Fugazi1968 opened this issue on May 27, 2010 · 67 posts
Fugazi1968 posted Fri, 28 May 2010 at 6:43 AM
Quote - "remember degas elite?"
Absolutely, as a matter of fact just loaded it up for my ST emulator (Steem). I have no idea how to get the drawing surface to show. That's a great image - light years ahead of what I could do then or now. You probably remember the Neochrome animated waterfall and maybe the ST version of the Amiga bouncing ball demo. I always wanted to get whatever program it was that let you use all 512 colors at once - Spectrum 512 I think. I may have some images on diskette in the back of a closet. I may see if they're still readable some day. The image viewer I use, XnView will display both Degas and Neochrome images.
I do recall the printhead scanner. I just tossed my ST recently. It was one of the lemons that always had bombing problems but I spent countless hours with Neochrome, programming and playing Sundog and Mudpies. I even ran dBase III+ using a PC emulator.
It was a great machine but Atari never marketed it enough - at least in the US. I believe that a few musicians are still using them because the MIDI software was so good.
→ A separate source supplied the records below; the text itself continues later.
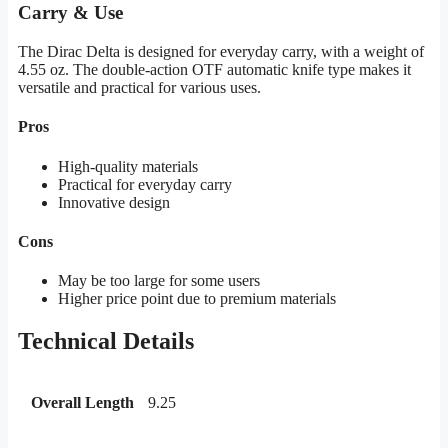
Carry & Use
The Dirac Delta is designed for everyday carry, with a weight of
4.55 oz. The double-action OTF automatic knife type makes it
versatile and practical for various uses.
Pros
High-quality materials
Practical for everyday carry
Innovative design
Cons
May be too large for some users
Higher price point due to premium materials
Technical Details
Overall Length
9.25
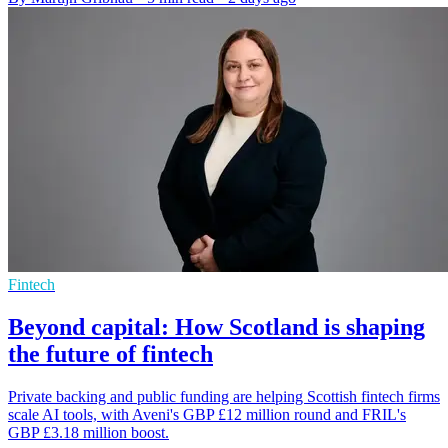
Fintech
Beyond capital: How Scotland is shaping
the future of fintech
Private backing and public funding are helping Scottish fintech firms
scale AI tools, with Aveni's GBP £12 million round and FRIL's
GBP £3.18 million boost.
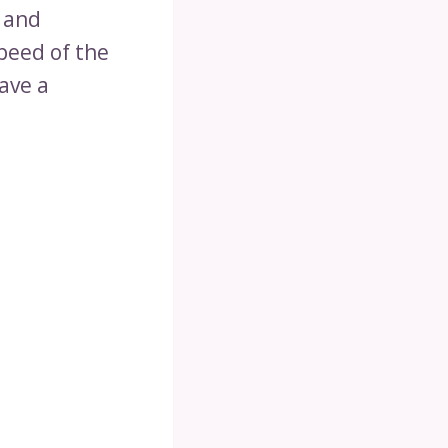
 and
peed of the
eave a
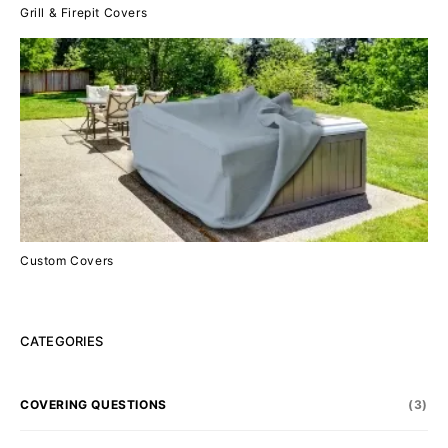
Grill & Firepit Covers
Custom Covers
CATEGORIES
COVERING QUESTIONS
(3)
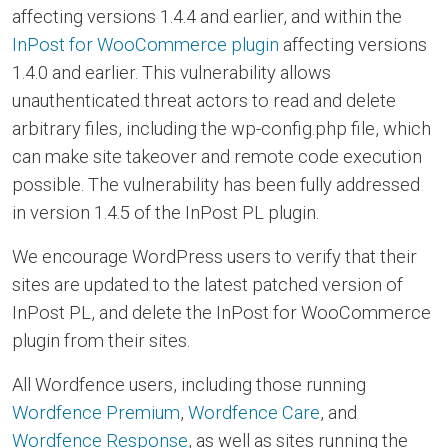
affecting versions 1.4.4 and earlier, and within the
InPost for WooCommerce plugin
affecting versions
1.4.0 and earlier. This vulnerability allows
unauthenticated threat actors to read and delete
arbitrary files, including the wp-config.php file, which
can make site takeover and remote code execution
possible. The vulnerability has been fully addressed
in version 1.4.5 of the InPost PL plugin.
We encourage WordPress users to verify that their
sites are updated to the latest patched version of
InPost PL, and delete the InPost for WooCommerce
plugin from their sites.
All Wordfence users, including those running
Wordfence Premium
,
Wordfence Care
, and
Wordfence Response
, as well as sites running the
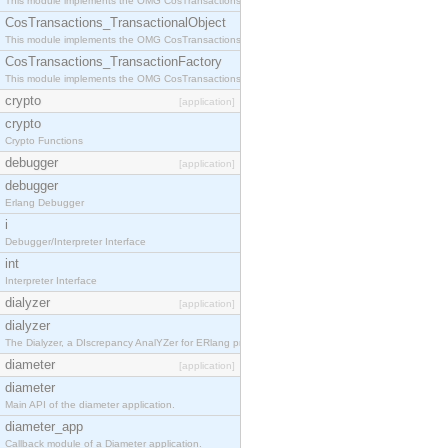
This module implements the OMG CosTransactions::Terminator interface.
CosTransactions_TransactionalObject
This module implements the OMG CosTransactions::TransactionalObject interface.
CosTransactions_TransactionFactory
This module implements the OMG CosTransactions::TransactionFactory interface.
crypto
[application]
crypto
Crypto Functions
debugger
[application]
debugger
Erlang Debugger
i
Debugger/Interpreter Interface
int
Interpreter Interface
dialyzer
[application]
dialyzer
The Dialyzer, a DIscrepancy AnalYZer for ERlang programs
diameter
[application]
diameter
Main API of the diameter application.
diameter_app
Callback module of a Diameter application.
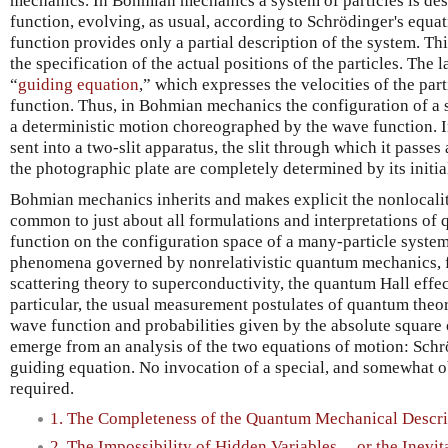
mechanics. In Bohmian mechanics a system of particles is desc
function, evolving, as usual, according to Schrödinger's equa
function provides only a partial description of the system. Th
the specification of the actual positions of the particles. The 
“
guiding equation
,” which expresses the velocities of the par
function. Thus, in Bohmian mechanics the configuration of a s
a deterministic motion choreographed by the wave function. In
sent into a two-slit apparatus, the slit through which it passes
the photographic plate are completely determined by its initi
Bohmian mechanics inherits and makes explicit the nonlocality
common to just about all formulations and interpretations of
function on the configuration space of a many-particle system. 
phenomena governed by nonrelativistic quantum mechanics, f
scattering theory to superconductivity, the quantum Hall eff
particular, the usual measurement postulates of quantum theor
wave function and probabilities given by the absolute square 
emerge from an analysis of the two equations of motion: Schr
guiding equation. No invocation of a special, and somewhat ob
required.
1. The Completeness of the Quantum Mechanical Descri
2. The Impossibility of Hidden Variables ... or the Inevit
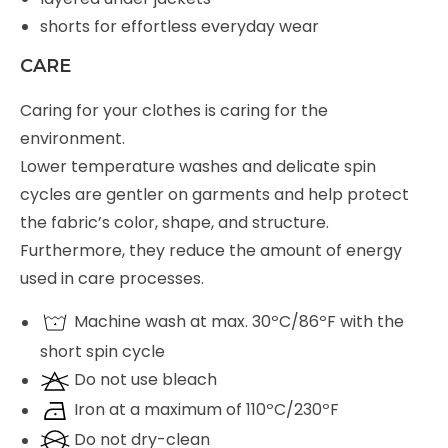
shorts for effortless everyday wear
CARE
Caring for your clothes is caring for the
environment.
Lower temperature washes and delicate spin
cycles are gentler on garments and help protect
the fabric’s color, shape, and structure.
Furthermore, they reduce the amount of energy
used in care processes.
Machine wash at max. 30ºC/86ºF with the
short spin cycle
Do not use bleach
Iron at a maximum of 110ºC/230ºF
Do not dry-clean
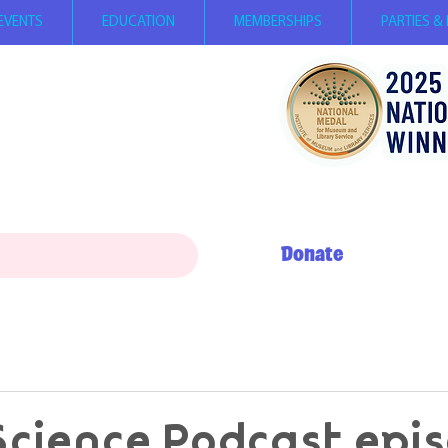
EVENTS
EDUCATION
MEMBERSHIPS
PARTIES &
ay 12 PM - 5 PM
0 AM - 5 PM
+ My Day to Play 10 AM - 12 PM
erson, children
under 2
FREE,
per person with SNAP EBT card
Donate
Science Podcast epi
"I was in the Amiga Camp myself"
Home of the original Video Toaster editing app. I just Googled that and found out something I didn't know:
"One feature of the Video Toaster was the inclusion of LightWave 3D, a 3D modeling, rendering, and animation program. This program became so popular and useful in its own right that in 1994 it was made available as standalone product separate from the Toaster systems."
Also one of the original designers was comedian Dana Carvey's brother !
Good ole Lightwave :) I remember it being on the Amiga, but only because I wanted it more than chocolate cake at the time.
I'm not sure what software they used, but the majority, if not all of Babylon 5's cgi was done on the higher spec Amigas, the 3000 was it?